Segundo o Ministro, “nossa legislação de Direito Administrativo reprova a aplicação retroativa de entendimentos jurisprudenciais em desfavor do administrado”, ou seja, “a revisão, nas esferas administrativa, controladora ou judicial, quanto à validade de ato, contrato, ajuste, processo ou norma administrativa cuja produção já se houver completado levará em conta as orientações gerais da época, sendo vedado que, com base em mudança posterior de orientação geral, se declarem inválidas situações plenamente constituídas” (Art. 24).
Essa aplicação interessa, sobremaneira, às empresas de engenharia que vêm, há anos, respondendo a processos administrativos e judiciais, por acórdãos que posteriormente o TCU publicou, com aplicação retroativa prejudicial à pessoa jurídica.

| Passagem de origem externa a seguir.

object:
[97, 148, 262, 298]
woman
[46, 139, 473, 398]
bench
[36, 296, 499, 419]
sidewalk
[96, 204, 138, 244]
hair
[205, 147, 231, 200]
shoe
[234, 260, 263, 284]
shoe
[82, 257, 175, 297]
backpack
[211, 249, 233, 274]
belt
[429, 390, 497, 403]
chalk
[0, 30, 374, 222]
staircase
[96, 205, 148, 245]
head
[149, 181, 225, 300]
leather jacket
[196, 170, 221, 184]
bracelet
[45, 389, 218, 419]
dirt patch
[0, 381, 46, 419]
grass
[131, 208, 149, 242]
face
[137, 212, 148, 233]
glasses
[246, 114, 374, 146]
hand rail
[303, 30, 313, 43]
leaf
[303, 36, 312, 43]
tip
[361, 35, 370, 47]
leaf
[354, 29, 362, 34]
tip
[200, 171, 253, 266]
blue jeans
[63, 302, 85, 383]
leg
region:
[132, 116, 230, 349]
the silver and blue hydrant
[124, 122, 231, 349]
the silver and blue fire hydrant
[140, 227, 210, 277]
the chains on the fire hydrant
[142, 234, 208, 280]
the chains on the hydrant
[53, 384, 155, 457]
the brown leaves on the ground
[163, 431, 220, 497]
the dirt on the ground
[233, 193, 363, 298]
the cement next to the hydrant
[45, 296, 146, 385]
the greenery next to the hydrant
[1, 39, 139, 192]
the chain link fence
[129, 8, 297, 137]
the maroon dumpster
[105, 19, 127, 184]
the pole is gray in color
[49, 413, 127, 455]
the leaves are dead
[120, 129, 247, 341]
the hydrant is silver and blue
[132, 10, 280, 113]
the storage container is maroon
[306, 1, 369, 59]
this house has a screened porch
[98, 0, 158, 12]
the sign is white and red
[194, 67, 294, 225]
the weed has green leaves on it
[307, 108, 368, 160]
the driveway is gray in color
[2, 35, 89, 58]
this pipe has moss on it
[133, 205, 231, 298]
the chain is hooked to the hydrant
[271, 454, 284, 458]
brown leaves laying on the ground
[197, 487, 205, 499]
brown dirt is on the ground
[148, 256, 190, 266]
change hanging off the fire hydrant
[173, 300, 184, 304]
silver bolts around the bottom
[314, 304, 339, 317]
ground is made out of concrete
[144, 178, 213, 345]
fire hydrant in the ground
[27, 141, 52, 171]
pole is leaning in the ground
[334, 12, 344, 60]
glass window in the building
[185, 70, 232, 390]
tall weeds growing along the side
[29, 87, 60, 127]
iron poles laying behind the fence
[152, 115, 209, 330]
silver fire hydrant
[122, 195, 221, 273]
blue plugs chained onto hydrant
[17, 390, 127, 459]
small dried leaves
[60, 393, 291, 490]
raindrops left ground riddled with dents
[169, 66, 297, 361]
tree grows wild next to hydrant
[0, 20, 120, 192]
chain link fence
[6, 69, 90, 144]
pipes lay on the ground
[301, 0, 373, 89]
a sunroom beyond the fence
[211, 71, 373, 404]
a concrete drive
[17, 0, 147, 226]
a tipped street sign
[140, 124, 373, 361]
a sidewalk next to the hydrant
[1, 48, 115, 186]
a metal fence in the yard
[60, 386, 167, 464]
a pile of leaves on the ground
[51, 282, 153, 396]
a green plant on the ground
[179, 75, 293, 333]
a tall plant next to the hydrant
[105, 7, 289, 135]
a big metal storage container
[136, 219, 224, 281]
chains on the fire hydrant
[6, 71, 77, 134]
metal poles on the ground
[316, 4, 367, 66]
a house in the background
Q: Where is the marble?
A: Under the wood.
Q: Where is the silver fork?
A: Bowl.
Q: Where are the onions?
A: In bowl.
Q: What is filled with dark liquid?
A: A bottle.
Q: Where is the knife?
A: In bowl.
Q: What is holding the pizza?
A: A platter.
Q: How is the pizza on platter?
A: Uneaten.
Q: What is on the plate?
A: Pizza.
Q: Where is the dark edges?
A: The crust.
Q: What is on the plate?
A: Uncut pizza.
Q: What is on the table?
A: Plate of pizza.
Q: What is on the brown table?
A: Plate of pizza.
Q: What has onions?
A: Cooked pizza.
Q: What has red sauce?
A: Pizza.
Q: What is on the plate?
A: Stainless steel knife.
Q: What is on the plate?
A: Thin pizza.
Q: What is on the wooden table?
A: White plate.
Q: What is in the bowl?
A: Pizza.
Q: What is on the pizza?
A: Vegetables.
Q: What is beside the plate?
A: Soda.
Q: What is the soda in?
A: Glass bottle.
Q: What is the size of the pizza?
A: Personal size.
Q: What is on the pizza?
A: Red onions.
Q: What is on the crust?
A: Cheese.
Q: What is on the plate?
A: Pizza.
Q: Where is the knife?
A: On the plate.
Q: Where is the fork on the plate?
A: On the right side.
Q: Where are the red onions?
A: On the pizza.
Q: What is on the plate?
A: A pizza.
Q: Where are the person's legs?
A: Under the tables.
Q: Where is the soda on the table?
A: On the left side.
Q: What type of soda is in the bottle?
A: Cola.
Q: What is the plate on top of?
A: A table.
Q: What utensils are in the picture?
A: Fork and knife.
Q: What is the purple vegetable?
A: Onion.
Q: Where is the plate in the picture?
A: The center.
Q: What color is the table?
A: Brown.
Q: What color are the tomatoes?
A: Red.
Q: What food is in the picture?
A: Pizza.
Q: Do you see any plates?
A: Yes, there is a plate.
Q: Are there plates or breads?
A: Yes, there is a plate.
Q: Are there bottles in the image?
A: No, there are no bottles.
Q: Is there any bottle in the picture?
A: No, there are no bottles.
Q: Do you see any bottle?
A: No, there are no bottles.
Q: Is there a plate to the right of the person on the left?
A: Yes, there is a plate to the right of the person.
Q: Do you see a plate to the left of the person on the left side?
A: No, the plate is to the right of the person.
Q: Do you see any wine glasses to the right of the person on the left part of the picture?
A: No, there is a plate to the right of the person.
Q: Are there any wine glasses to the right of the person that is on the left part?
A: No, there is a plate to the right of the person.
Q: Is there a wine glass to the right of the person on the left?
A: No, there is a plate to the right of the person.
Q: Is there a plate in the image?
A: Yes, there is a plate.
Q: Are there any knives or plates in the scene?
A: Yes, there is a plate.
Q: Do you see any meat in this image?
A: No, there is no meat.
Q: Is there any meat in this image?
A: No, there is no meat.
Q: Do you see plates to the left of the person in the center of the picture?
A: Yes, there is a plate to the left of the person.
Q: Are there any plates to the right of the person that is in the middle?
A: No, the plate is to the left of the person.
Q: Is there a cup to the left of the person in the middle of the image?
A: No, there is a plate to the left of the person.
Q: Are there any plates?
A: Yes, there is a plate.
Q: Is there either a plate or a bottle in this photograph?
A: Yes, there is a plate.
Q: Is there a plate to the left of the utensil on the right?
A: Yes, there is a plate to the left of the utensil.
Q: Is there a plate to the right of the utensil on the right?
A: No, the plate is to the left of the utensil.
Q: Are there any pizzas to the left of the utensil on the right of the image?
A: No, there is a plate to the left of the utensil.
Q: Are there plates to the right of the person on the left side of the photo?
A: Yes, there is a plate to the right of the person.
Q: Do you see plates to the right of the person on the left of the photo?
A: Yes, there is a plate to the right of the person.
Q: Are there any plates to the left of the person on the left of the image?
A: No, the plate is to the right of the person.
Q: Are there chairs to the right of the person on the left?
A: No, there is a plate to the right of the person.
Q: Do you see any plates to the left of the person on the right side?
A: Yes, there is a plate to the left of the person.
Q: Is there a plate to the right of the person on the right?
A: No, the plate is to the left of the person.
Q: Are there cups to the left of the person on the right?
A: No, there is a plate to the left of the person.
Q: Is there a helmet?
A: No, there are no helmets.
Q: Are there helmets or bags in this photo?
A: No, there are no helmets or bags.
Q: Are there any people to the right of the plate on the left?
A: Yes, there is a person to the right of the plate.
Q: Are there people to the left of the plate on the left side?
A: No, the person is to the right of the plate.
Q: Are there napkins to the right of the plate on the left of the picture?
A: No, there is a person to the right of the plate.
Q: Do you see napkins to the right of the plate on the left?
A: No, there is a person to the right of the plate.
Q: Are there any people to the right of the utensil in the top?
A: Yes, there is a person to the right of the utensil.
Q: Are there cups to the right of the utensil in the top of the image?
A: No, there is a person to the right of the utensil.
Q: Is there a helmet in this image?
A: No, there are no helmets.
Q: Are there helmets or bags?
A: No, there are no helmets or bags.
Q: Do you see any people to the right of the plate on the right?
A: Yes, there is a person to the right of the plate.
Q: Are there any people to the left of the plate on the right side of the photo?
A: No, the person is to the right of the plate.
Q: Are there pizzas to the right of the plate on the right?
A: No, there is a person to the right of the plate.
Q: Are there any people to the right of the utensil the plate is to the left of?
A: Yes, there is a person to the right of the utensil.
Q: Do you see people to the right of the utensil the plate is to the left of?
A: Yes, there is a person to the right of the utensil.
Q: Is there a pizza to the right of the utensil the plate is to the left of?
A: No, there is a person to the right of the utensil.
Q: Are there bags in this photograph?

Isso tem se dado, historicamente, tanto por acórdãos do próprio TCU quanto por manifestações de outros órgãos de controle em cascata. Daí a relevância do acórdão.
Absoluta ênfase se dê, então, à conclusão do acórdão, acompanhado por seus pares: “em que pese a existência de teses contrárias à aplicação dessas normas ao controle externo exercido por este Tribunal, a diretriz legislativa não pode ser ignorada, principalmente quando se ponderam as peculiaridades do caso concreto. Isso porque, ainda que se trate de um ato de pensão publicado em 2020, após a nova orientação jurisprudencial desta Corte, a eventual impugnação da sua estrutura de proventos, após ter sido analisada, chancelada e registrada há mais de cinco anos por este mesmo Tribunal, implicaria, na essência, uma revisão de entendimento sobre o caso concreto, o que, a meu sentir, atrai as regras legais de vedação consignadas”.
Assim, portanto, tem o Eminente Ministro mineiro contribuído para tornar concreta e bem aplicada, no âmbito do controle externo, importante legislação que aportou ao sistema jurídico, tão relevante para a segurança jurídica e o impulsionamento do decidir administrativo.